Son homonyme du rayon presse espère quand même plus de reconnaissance, c'est à dire une rémunération supplémentaire via peut-être des ajustements sur l'ancienneté ou les grilles d'échelons de salaires. « Nous sommes au Smic » rappelle-t-elle. « Il y aura une prime », indique le directeur.
L’agressivité de certains clients qui ne retombe pas
Pour l'heure, le quotidien de l'Intermarché de Brionne s'est réglé sur le rythme du confinement. Il y a moins de passage en caisse. Entre 600 et 800 par jour contre largement plus de 1 000 avant l'épidémie.
Des chiffres trompeurs qui reflètent mal une « ambiance anxiogène » que décrit Aurèlie. « Les clients sont nerveux, ils ne respectent pas forcément les règles, explique la caissière. Et cette situation s'aggrave. Il est temps que ça se termine ». Mêmes remarques chez Charlène : « le regard des clients n'a pas changé contrairement à ce que j'aurais pu croire. Il y a une agressivité croissante. Peut-être la conséquence d'un confinement qui dure ».
« Il y a des comportements difficiles à gérer » admet laconique Bruno Anselme. Depuis peu, une étiquette collée à l'entrée de chaque caisse intime aux clients plus de respect à l'égard des hôtesses de caisses tout en les invitant à plus d'amabilité et de courtoisie…

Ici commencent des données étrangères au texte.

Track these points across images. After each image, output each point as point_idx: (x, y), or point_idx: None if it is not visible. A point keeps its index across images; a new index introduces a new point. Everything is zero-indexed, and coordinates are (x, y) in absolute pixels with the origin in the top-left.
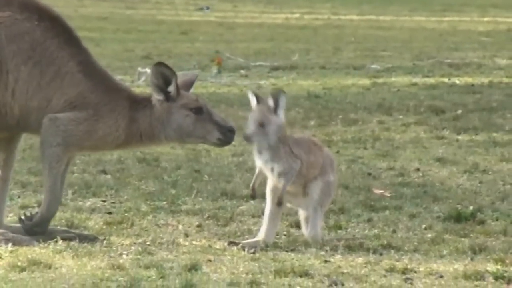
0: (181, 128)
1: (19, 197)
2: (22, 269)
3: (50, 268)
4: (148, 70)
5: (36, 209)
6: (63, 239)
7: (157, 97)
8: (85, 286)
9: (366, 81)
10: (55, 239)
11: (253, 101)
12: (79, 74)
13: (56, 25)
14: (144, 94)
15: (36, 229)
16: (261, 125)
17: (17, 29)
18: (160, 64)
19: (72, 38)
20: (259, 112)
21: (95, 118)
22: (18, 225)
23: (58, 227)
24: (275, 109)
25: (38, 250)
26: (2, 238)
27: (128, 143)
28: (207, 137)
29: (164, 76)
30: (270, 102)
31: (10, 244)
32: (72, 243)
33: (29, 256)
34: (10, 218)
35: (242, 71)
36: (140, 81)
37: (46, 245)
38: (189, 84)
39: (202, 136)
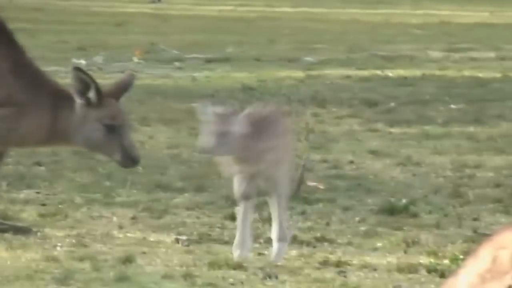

Dans ces conditions, « les nerfs des collègues commencent à lâcher. Le stress existe déjà à la maison, explique Aurélie, mère de 3 enfants, et je n'ai pas envie d'y importer celui du travail ». Alors parfois, la caissière de Brionne de retour chez elle le soir s'arrête quelques minutes dans la forêt toute proche. Pour y hurler seule son trop-plein d'angoisses.